__WHAT THE EXERCISE ASKS__
Restate word for word the span that opens with the line containing "right elbow: (800, 448)" and closes with the final line of the data; give only those lines.

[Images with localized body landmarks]

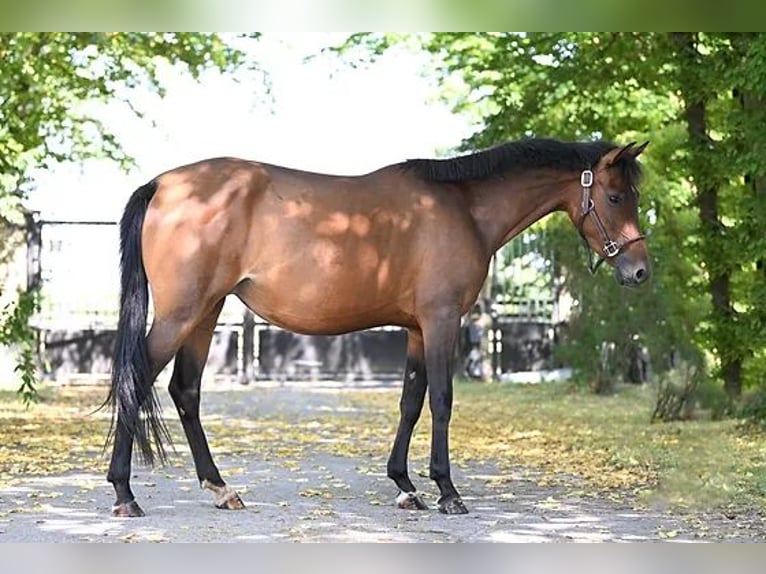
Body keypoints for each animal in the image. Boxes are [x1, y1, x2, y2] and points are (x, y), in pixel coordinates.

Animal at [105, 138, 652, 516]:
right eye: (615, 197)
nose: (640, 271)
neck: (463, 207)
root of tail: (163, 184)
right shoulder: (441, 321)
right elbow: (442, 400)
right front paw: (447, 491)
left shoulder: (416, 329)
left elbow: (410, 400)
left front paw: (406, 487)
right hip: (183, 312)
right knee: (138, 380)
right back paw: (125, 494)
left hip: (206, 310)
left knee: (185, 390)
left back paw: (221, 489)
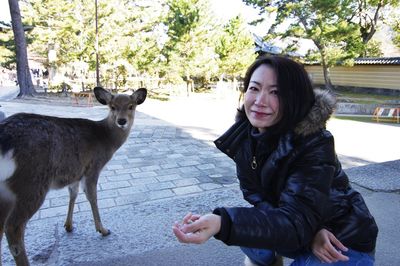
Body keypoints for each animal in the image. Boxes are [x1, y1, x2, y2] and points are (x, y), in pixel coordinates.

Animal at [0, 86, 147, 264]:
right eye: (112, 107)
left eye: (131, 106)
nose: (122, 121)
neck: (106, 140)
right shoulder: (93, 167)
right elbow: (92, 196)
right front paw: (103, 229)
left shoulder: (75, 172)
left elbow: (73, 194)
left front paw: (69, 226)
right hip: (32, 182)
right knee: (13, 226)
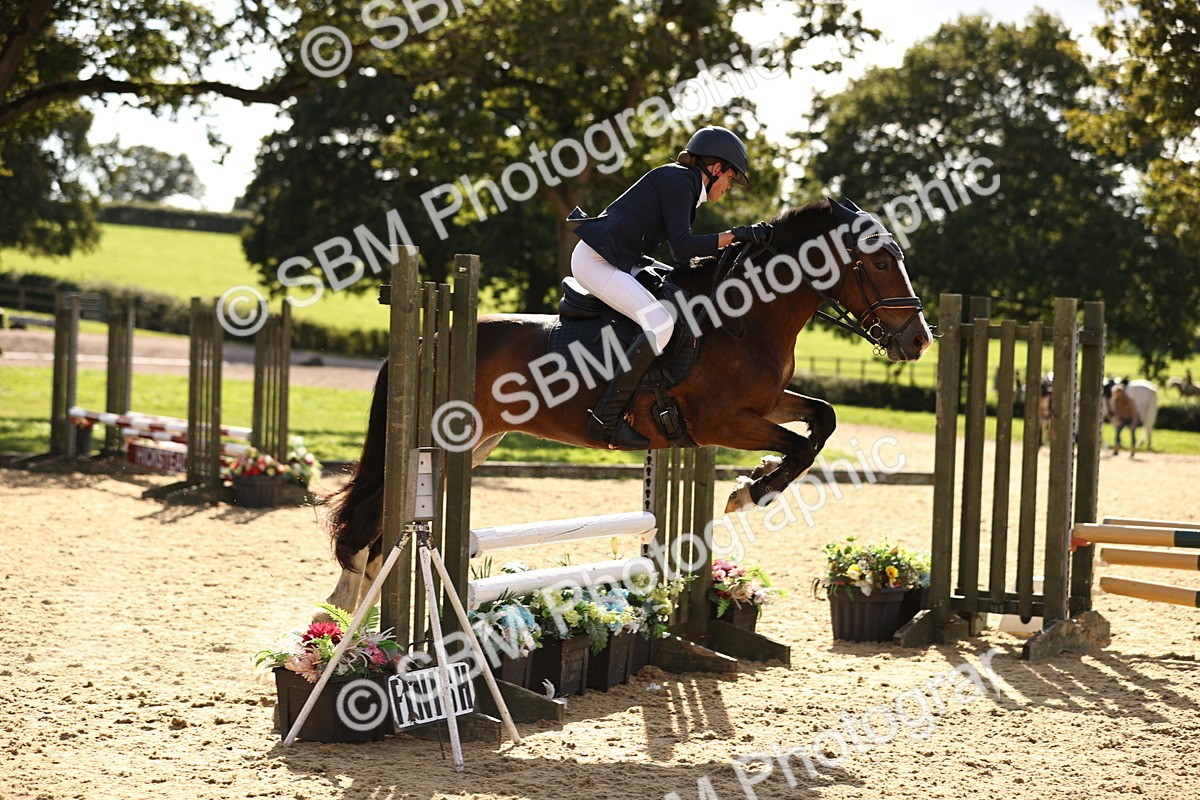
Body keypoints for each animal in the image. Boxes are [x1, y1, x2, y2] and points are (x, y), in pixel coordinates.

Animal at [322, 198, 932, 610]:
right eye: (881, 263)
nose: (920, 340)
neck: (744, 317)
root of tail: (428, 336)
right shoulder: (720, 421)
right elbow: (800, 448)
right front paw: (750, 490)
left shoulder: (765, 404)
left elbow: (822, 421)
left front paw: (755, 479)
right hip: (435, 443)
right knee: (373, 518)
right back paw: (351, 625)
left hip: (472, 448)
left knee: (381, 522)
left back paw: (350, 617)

__EXPECTED ANSWER__
right elbow: (800, 448)
right front paw: (750, 490)
left shoulder: (765, 404)
left elbow: (822, 421)
left front paw: (755, 479)
right hip: (435, 443)
right knee: (373, 518)
right back paw: (351, 625)
left hip: (472, 448)
left knee: (381, 522)
left back paw: (350, 617)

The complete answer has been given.